### Material provided
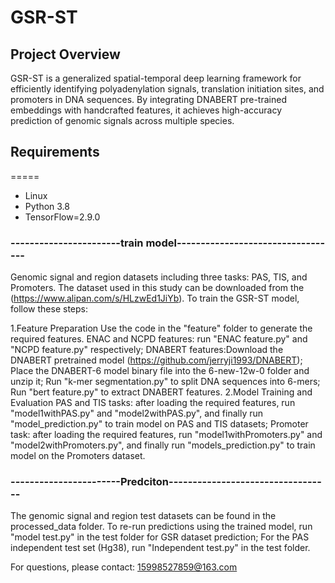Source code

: GSR-ST
=======
## Project Overview

GSR-ST is a generalized spatial-temporal deep learning framework for efficiently identifying polyadenylation signals, translation initiation sites, and promoters in DNA sequences. By integrating DNABERT pre-trained embeddings with handcrafted features, it achieves high-accuracy prediction of genomic signals across multiple species.
 
## Requirements
=====
* Linux
* Python 3.8
* TensorFlow=2.9.0


### -----------------------train model----------------------------------

Genomic signal and region datasets including three tasks: PAS, TIS, and Promoters. The dataset used in this study can be downloaded from the (https://www.alipan.com/s/HLzwEd1JiYb).
To train the GSR-ST model, follow these steps:

 1\.Feature Preparation
    Use the code in the "feature" folder to generate the required features.
        ENAC and NCPD features: run "ENAC feature.py" and "NCPD feature.py" respectively;
        DNABERT features:Download the DNABERT pretrained model (https://github.com/jerryji1993/DNABERT);
                         Place the DNABERT-6 model binary file into the 6-new-12w-0 folder and unzip it;
                         Run "k-mer segmentation.py" to split DNA sequences into 6-mers;
                         Run "bert feature.py" to extract DNABERT features.
 2\.Model Training and Evaluation
    PAS and TIS tasks: after loading the required features, run "model1withPAS.py" and "model2withPAS.py", and finally run "model_prediction.py" to train model on PAS and TIS datasets;
    Promoter task: after loading the required features, run "model1withPromoters.py" and "model2withPromoters.py", and finally run "models_prediction.py" to train model on the Promoters dataset.




### -----------------------Predciton----------------------------------

 The genomic signal and region test datasets can be found in the processed_data folder. 
   To re-run predictions using the trained model, run "model test.py" in the test folder for GSR dataset prediction;
   For the PAS independent test set (Hg38), run "Independent test.py" in the test folder.

For questions, please contact: 15998527859@163.com
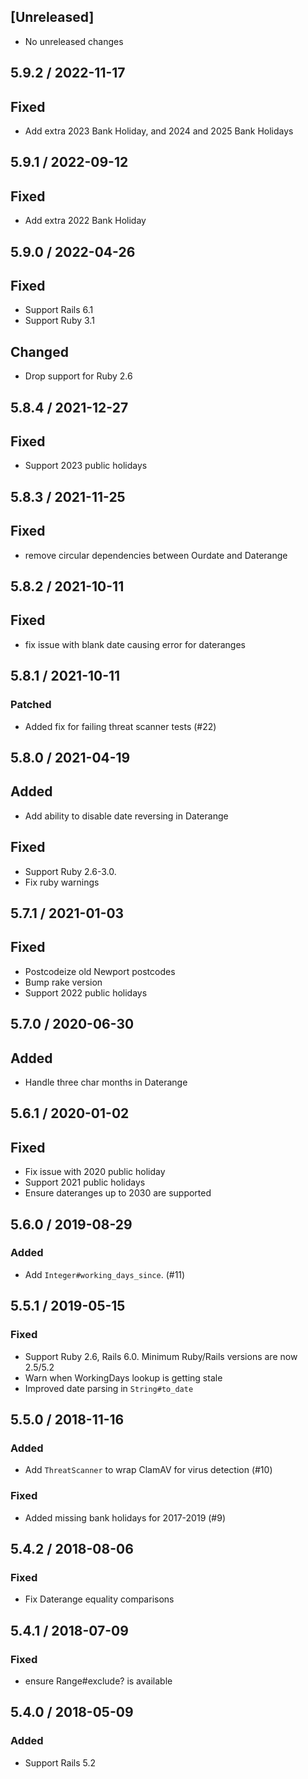 ## [Unreleased]
* No unreleased changes

## 5.9.2 / 2022-11-17
## Fixed
* Add extra 2023 Bank Holiday, and 2024 and 2025 Bank Holidays

## 5.9.1 / 2022-09-12
## Fixed
* Add extra 2022 Bank Holiday

## 5.9.0 / 2022-04-26
## Fixed
* Support Rails 6.1
* Support Ruby 3.1

## Changed
* Drop support for Ruby 2.6

## 5.8.4 / 2021-12-27
## Fixed
* Support 2023 public holidays

## 5.8.3 / 2021-11-25
## Fixed
* remove circular dependencies between Ourdate and Daterange

## 5.8.2 / 2021-10-11
## Fixed
* fix issue with blank date causing error for dateranges

## 5.8.1 / 2021-10-11
### Patched
* Added fix for failing threat scanner tests (#22)

## 5.8.0 / 2021-04-19
## Added
* Add ability to disable date reversing in Daterange

## Fixed
* Support Ruby 2.6-3.0.
* Fix ruby warnings

## 5.7.1 / 2021-01-03
## Fixed
* Postcodeize old Newport postcodes
* Bump rake version
* Support 2022 public holidays

## 5.7.0 / 2020-06-30
## Added
* Handle three char months in Daterange

## 5.6.1 / 2020-01-02
## Fixed
* Fix issue with 2020 public holiday
* Support 2021 public holidays
* Ensure dateranges up to 2030 are supported

## 5.6.0 / 2019-08-29
### Added
* Add `Integer#working_days_since`. (#11)

## 5.5.1 / 2019-05-15
### Fixed
* Support Ruby 2.6, Rails 6.0. Minimum Ruby/Rails versions are now 2.5/5.2
* Warn when WorkingDays lookup is getting stale
* Improved date parsing in `String#to_date`

## 5.5.0 / 2018-11-16
### Added
* Add `ThreatScanner` to wrap ClamAV for virus detection (#10)

### Fixed
* Added missing bank holidays for 2017-2019 (#9)

## 5.4.2 / 2018-08-06
### Fixed
* Fix Daterange equality comparisons

## 5.4.1 / 2018-07-09
### Fixed
* ensure Range#exclude? is available

## 5.4.0 / 2018-05-09
### Added
* Support Rails 5.2
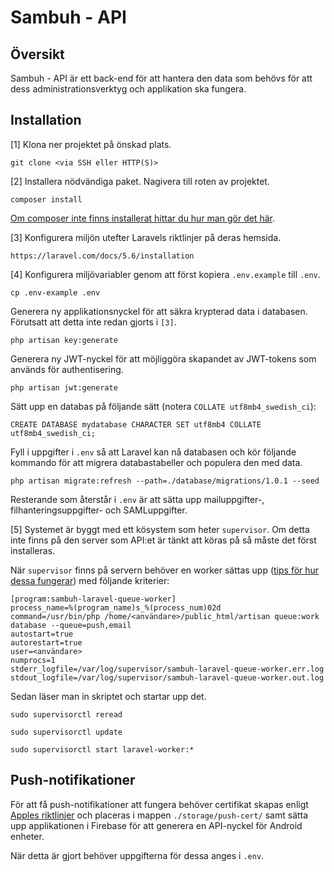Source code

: # Sambuh - API

## Översikt
Sambuh - API är ett back-end för att hantera den data som behövs för att dess administrationsverktyg och applikation ska fungera.

## Installation

[1] Klona ner projektet på önskad plats.
```
git clone <via SSH eller HTTP(S)>
```

[2] Installera nödvändiga paket. Nagivera till roten av projektet.

```
composer install
```

[Om composer inte finns installerat hittar du hur man gör det här](https://getcomposer.org/).

[3] Konfigurera miljön utefter Laravels riktlinjer på deras hemsida.

```
https://laravel.com/docs/5.6/installation
```

[4] Konfigurera miljövariabler genom att först kopiera `.env.example` till `.env`.

```
cp .env-example .env
```

Generera ny applikationsnyckel för att säkra krypterad data i databasen. Förutsatt att detta inte redan gjorts i `[3]`.

```
php artisan key:generate
```

Generera ny JWT-nyckel för att möjliggöra skapandet av JWT-tokens som används för authentisering.

```
php artisan jwt:generate
```

Sätt upp en databas på följande sätt (notera `COLLATE utf8mb4_swedish_ci`):

```
CREATE DATABASE mydatabase CHARACTER SET utf8mb4 COLLATE utf8mb4_swedish_ci;
```

Fyll i uppgifter i `.env` så att Laravel kan nå databasen och kör följande kommando för att migrera databastabeller och populera den med data.

```
php artisan migrate:refresh --path=./database/migrations/1.0.1 --seed
```

Resterande som återstår i `.env` är att sätta upp mailuppgifter-, filhanteringsuppgifter- och SAMLuppgifter.

[5]
Systemet är byggt med ett kösystem som heter `supervisor`. Om detta inte finns på den server som API:et är tänkt att köras på så måste det först installeras.

När `supervisor` finns på servern behöver en worker sättas upp ([tips för hur dessa fungerar](https://laravel.com/docs/5.7/queues#supervisor-configuration)) med följande kriterier:

```
[program:sambuh-laravel-queue-worker]
process_name=%(program_name)s_%(process_num)02d
command=/usr/bin/php /home/<användare>/public_html/artisan queue:work database --queue=push,email
autostart=true
autorestart=true
user=<användare>
numprocs=1
stderr_logfile=/var/log/supervisor/sambuh-laravel-queue-worker.err.log
stdout_logfile=/var/log/supervisor/sambuh-laravel-queue-worker.out.log
```

Sedan läser man in skriptet och startar upp det.

```
sudo supervisorctl reread

sudo supervisorctl update

sudo supervisorctl start laravel-worker:*
```

## Push-notifikationer

För att få push-notifikationer att fungera behöver certifikat skapas enligt [Apples riktlinjer](https://developer.apple.com/documentation/usernotifications/setting_up_a_remote_notification_server/establishing_a_certificate-based_connection_to_apns) och placeras i mappen `./storage/push-cert/` samt sätta upp applikationen i Firebase för att generera en API-nyckel för Android enheter.

När detta är gjort behöver uppgifterna för dessa anges i `.env`.
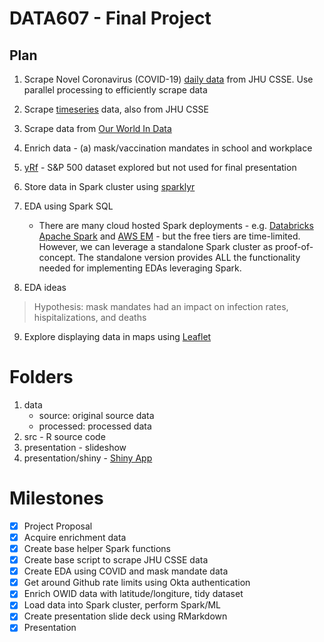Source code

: # DATA607 - Final Project

## Plan

1. Scrape Novel Coronavirus (COVID-19) [daily data](https://github.com/CSSEGISandData/COVID-19/tree/master/csse_covid_19_data/csse_covid_19_daily_reports_us) from JHU CSSE. Use parallel processing to efficiently scrape data
2. Scrape [timeseries](https://github.com/CSSEGISandData/COVID-19/tree/master/csse_covid_19_data/csse_covid_19_time_series) data, also from JHU CSSE
3. Scrape data from [Our World In Data](https://ourworldindata.org/coronavirus)
4. Enrich data - (a) mask/vaccination mandates in school and workplace
5. [yRf](https://ropensci.org/blog/2022/07/26/package-yfr/) - S&P 500 dataset explored but not used for final presentation



6. Store data in Spark cluster using [sparklyr](https://rdrr.io/cran/sparklyr/)
7. EDA using Spark SQL
   - There are many cloud hosted Spark deployments - e.g. [Databricks Apache Spark](https://www.databricks.com/spark/about) and [AWS EM](https://aws.amazon.com/emr/features/spark/) - but the free tiers are time-limited. However, we can leverage a standalone Spark cluster as proof-of-concept. The standalone version provides ALL the functionality needed for implementing EDAs leveraging Spark.
8. EDA ideas
  > Hypothesis: mask mandates had an impact on infection rates, hispitalizations, and deaths  
9. Explore displaying data in maps using [Leaflet](https://rstudio.github.io/leaflet/)

# Folders
1. data
   - source: original source data
   - processed: processed data
2. src - R source code
3. presentation - slideshow
4. presentation/shiny - [Shiny App](https://jhakim.shinyapps.io/owid-covid/?_ga=2.79114263.2096543231.1670182409-1874399841.1669758579)

# Milestones

- [x] Project Proposal
- [x] Acquire enrichment data
- [x] Create base helper Spark functions
- [x] Create base script to scrape JHU CSSE data
- [x] Create EDA using COVID and mask mandate data
- [x] Get around Github rate limits using Okta authentication
- [x] Enrich OWID data with latitude/longiture, tidy dataset
- [x] Load data into Spark cluster, perform Spark/ML
- [x] Create presentation slide deck using RMarkdown
- [x] Presentation
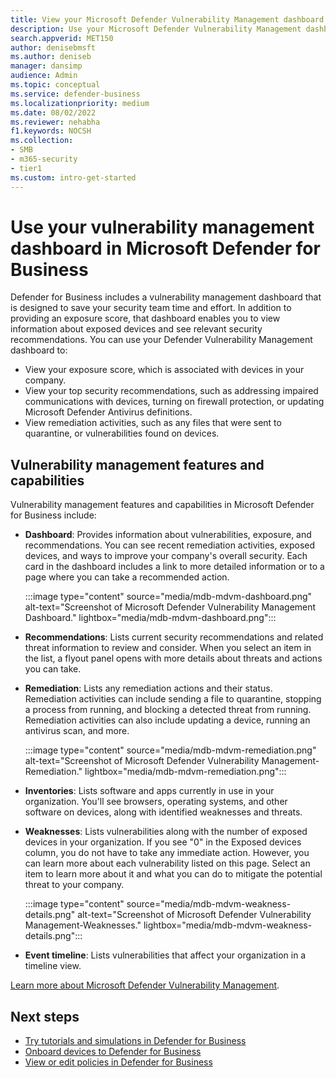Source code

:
 ```yaml
---
title: View your Microsoft Defender Vulnerability Management dashboard in Microsoft Defender for Business
description: Use your Microsoft Defender Vulnerability Management dashboard to see important items to address in Defender for Business.
search.appverid: MET150
author: denisebmsft
ms.author: deniseb
manager: dansimp 
audience: Admin
ms.topic: conceptual
ms.service: defender-business
ms.localizationpriority: medium
ms.date: 08/02/2022
ms.reviewer: nehabha
f1.keywords: NOCSH 
ms.collection: 
- SMB
- m365-security
- tier1
ms.custom: intro-get-started
---
```


# Use your vulnerability management dashboard in Microsoft Defender for Business

Defender for Business includes a vulnerability management dashboard that is designed to save your security team time and effort. In addition to providing an exposure score, that dashboard enables you to view information about exposed devices and see relevant security recommendations. You can use your Defender Vulnerability Management dashboard to:

- View your exposure score, which is associated with devices in your company.
- View your top security recommendations, such as addressing impaired communications with devices, turning on firewall protection, or updating Microsoft Defender Antivirus definitions.
- View remediation activities, such as any files that were sent to quarantine, or vulnerabilities found on devices.

## Vulnerability management features and capabilities

Vulnerability management features and capabilities in Microsoft Defender for Business include:

- **Dashboard**: Provides information about vulnerabilities, exposure, and recommendations. You can see recent remediation activities, exposed devices, and ways to improve your company's overall security. Each card in the dashboard includes a link to more detailed information or to a page where you can take a recommended action.

    :::image type="content" source="media/mdb-mdvm-dashboard.png" alt-text="Screenshot of Microsoft Defender Vulnerability Management Dashboard." lightbox="media/mdb-mdvm-dashboard.png":::

- **Recommendations**: Lists current security recommendations and related threat information to review and consider. When you select an item in the list, a flyout panel opens with more details about threats and actions you can take.

- **Remediation**: Lists any remediation actions and their status. Remediation activities can include sending a file to quarantine, stopping a process from running, and blocking a detected threat from running. Remediation activities can also include updating a device, running an antivirus scan, and more. 

    :::image type="content" source="media/mdb-mdvm-remediation.png" alt-text="Screenshot of Microsoft Defender Vulnerability Management-Remediation." lightbox="media/mdb-mdvm-remediation.png":::

- **Inventories**: Lists software and apps currently in use in your organization. You'll see browsers, operating systems, and other software on devices, along with identified weaknesses and threats.

- **Weaknesses**: Lists vulnerabilities along with the number of exposed devices in your organization. If you see "0" in the Exposed devices column, you do not have to take any immediate action. However, you can learn more about each vulnerability listed on this page. Select an item to learn more about it and what you can do to mitigate the potential threat to your company.

    :::image type="content" source="media/mdb-mdvm-weakness-details.png" alt-text="Screenshot of Microsoft Defender Vulnerability Management-Weaknesses." lightbox="media/mdb-mdvm-weakness-details.png":::

- **Event timeline**: Lists vulnerabilities that affect your organization in a timeline view.   

[Learn more about Microsoft Defender Vulnerability Management](../defender-vulnerability-management/defender-vulnerability-management.md).

## Next steps

- [Try tutorials and simulations in Defender for Business](mdb-tutorials.md)
- [Onboard devices to Defender for Business](mdb-onboard-devices.md)
- [View or edit policies in Defender for Business](mdb-view-edit-create-policies.md)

### What is expected
The lines to reproduce run from the one above containing "To re-run predictions" through the one containing "Support Ruby 3.1". Copy them exactly and leave out all pictures.

### Output
   To re-run predictions using the trained model, run "model test.py" in the test folder for GSR dataset prediction;
   For the PAS independent test set (Hg38), run "Independent test.py" in the test folder.

For questions, please contact: 15998527859@163.com
 ## [Unreleased]
* No unreleased changes

## 5.9.2 / 2022-11-17
## Fixed
* Add extra 2023 Bank Holiday, and 2024 and 2025 Bank Holidays

## 5.9.1 / 2022-09-12
## Fixed
* Add extra 2022 Bank Holiday

## 5.9.0 / 2022-04-26
## Fixed
* Support Rails 6.1
* Support Ruby 3.1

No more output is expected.